Quand l’enfant pleure, il est déjà dans la résolution de son problème, il est dans la décharge physiologique de son émotion. Les pleurs sont donc utiles et bienfaiteurs. On n’a pas besoin d’empêcher les enfants de pleurer car les larmes sont justement une manière de soulager la tristesse, la peur, la colère, la honte… Tous les humains ont besoin de pleurer pour laisser sortir la souffrance liée à une blessure (qu’elle soit émotionnelle ou même physique d’ailleurs). Évacuer l’émotion par les pleurs est une manière qu’a trouvé la nature de guérir les humains, de leur laisser la possibilité de rebondir après une douleur, de se relever face à une épreuve.

En tant que parents, nous avons parfois tendance à nier, à minimiser, à chercher à apaiser, à réguler une émotion immédiatement, à faire cesser les pleurs. Ces interventions peuvent calmer partiellement l’enfant mais permettre à l’enfant d’aller au bout de ses pleurs dans un cadre bienveillant de sécurité affective est plus utile pour une bonne santé émotionnelle.

Il est important de laisser ce droit aux enfants de pleurer, d’être en colère, de s’exciter, que ce soit chez les filles ou chez les garçons. Or dire “c’est pas grave !” ou “arrête de pleurer !” nie l’intensité de l’émotion, nie le vécu de l’enfant et empêche la décharge de l’émotion.

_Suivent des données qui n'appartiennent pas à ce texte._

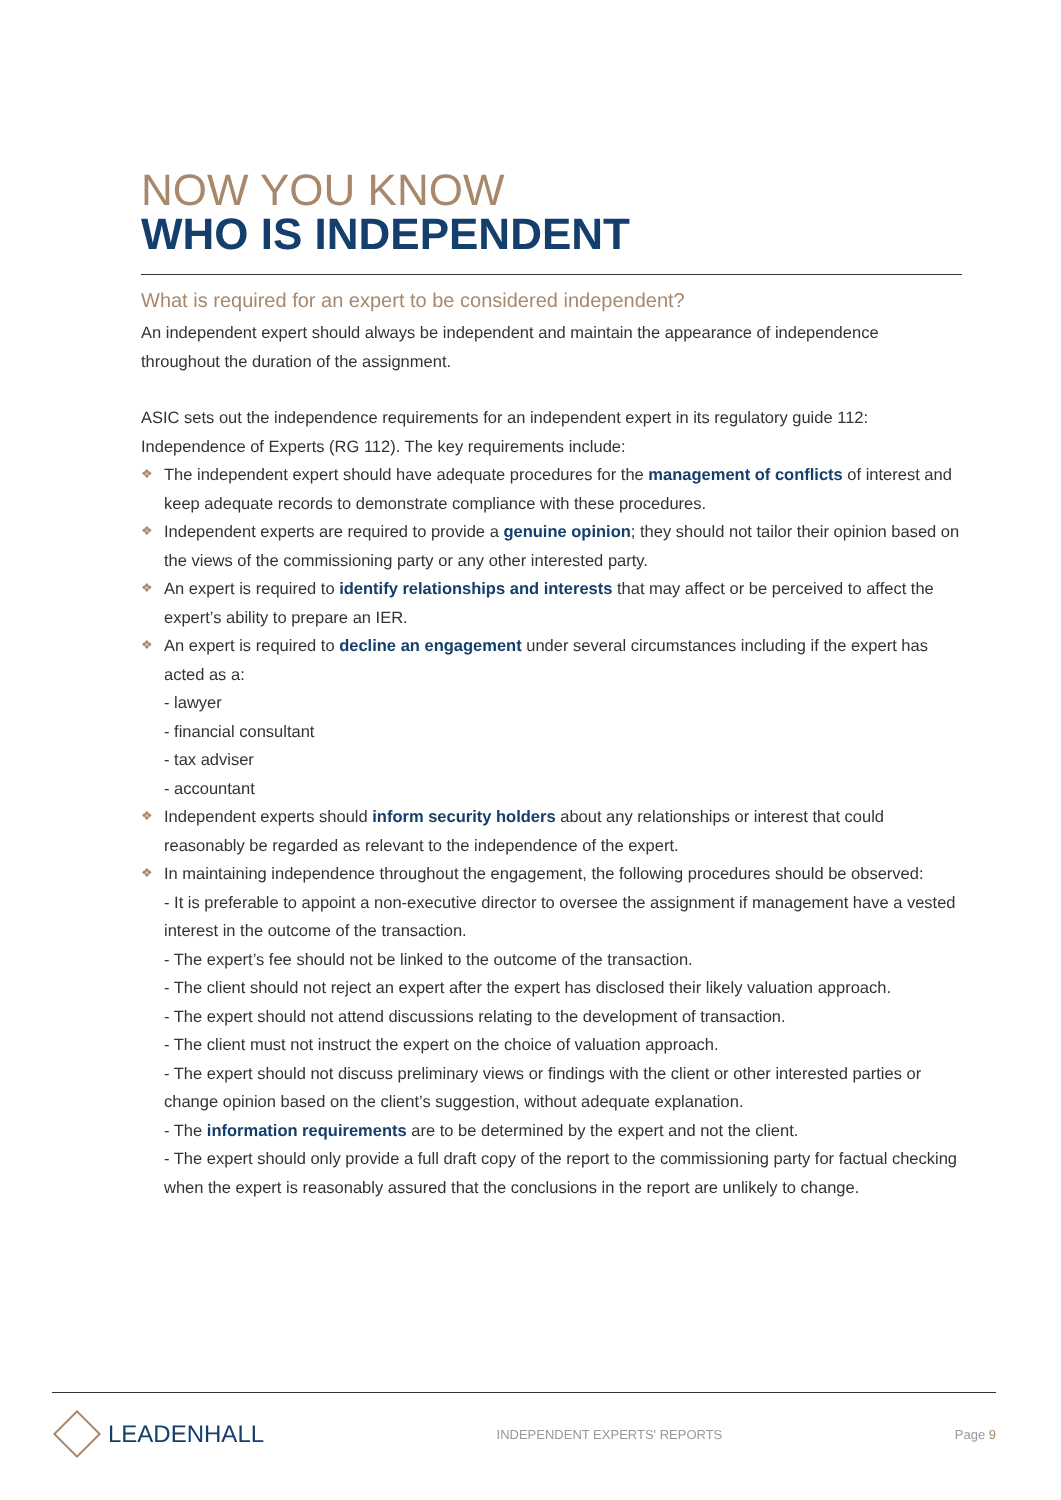NOW YOU KNOW
WHO IS INDEPENDENT
What is required for an expert to be considered independent?
An independent expert should always be independent and maintain the appearance of independence throughout the duration of the assignment.
ASIC sets out the independence requirements for an independent expert in its regulatory guide 112: Independence of Experts (RG 112). The key requirements include:
❖ The independent expert should have adequate procedures for the management of conflicts of interest and keep adequate records to demonstrate compliance with these procedures.
❖ Independent experts are required to provide a genuine opinion; they should not tailor their opinion based on the views of the commissioning party or any other interested party.
❖ An expert is required to identify relationships and interests that may affect or be perceived to affect the expert’s ability to prepare an IER.
❖ An expert is required to decline an engagement under several circumstances including if the expert has acted as a:
- lawyer
- financial consultant
- tax adviser
- accountant
❖ Independent experts should inform security holders about any relationships or interest that could reasonably be regarded as relevant to the independence of the expert.
❖ In maintaining independence throughout the engagement, the following procedures should be observed:
- It is preferable to appoint a non-executive director to oversee the assignment if management have a vested interest in the outcome of the transaction.
- The expert’s fee should not be linked to the outcome of the transaction.
- The client should not reject an expert after the expert has disclosed their likely valuation approach.
- The expert should not attend discussions relating to the development of transaction.
- The client must not instruct the expert on the choice of valuation approach.
- The expert should not discuss preliminary views or findings with the client or other interested parties or change opinion based on the client’s suggestion, without adequate explanation.
- The information requirements are to be determined by the expert and not the client.
- The expert should only provide a full draft copy of the report to the commissioning party for factual checking when the expert is reasonably assured that the conclusions in the report are unlikely to change.
LEADENHALL
INDEPENDENT EXPERTS' REPORTS Page 9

Pour la petite anecdote, je me souviens d’une réflexion de ma mère quand ma fille était encore petite. Ma mère était tombée et s’était égratigné le genou. Elle a alors dit : “C’est vrai qu’on dit tout le temps aux enfants que c’est rien, mais ça fait vraiment mal en fait”. Cette anecdote m’a marquée à deux titres : en tant qu’adultes, on a souvent tendance à ignorer les souffrances (affectives et physiques) des adultes et, même à l’âge adulte, on a besoin que nos souffrances soient comprises, accueillies et reconnues :).

Comment être soi-même assez clair avec ses propres émotions pour accueillir celles des enfants ?

Nous pouvons activer plusieurs leviers pour gagner en clarté avec nos propres émotions d’adultes :

  • au quotidien, adopter une hygiène émotionnelle

Nous avons beaucoup à gagner à nous laisser traverser par nos propres émotions quand elles se présentent, telles qu’elles se présentent : “Oui, c’est vrai, je suis comme cela, je ressens telle émotion, je suis vraiment comme ceci et c’est tellement difficile…”.On peut se conduire avec soi-même comme un.e bon.ne ami.e en s’accordant cette confirmation émotionnelle et une auto-empathie bienveillante (sans chercher à nier, minimiser ou cacher les émotions difficiles).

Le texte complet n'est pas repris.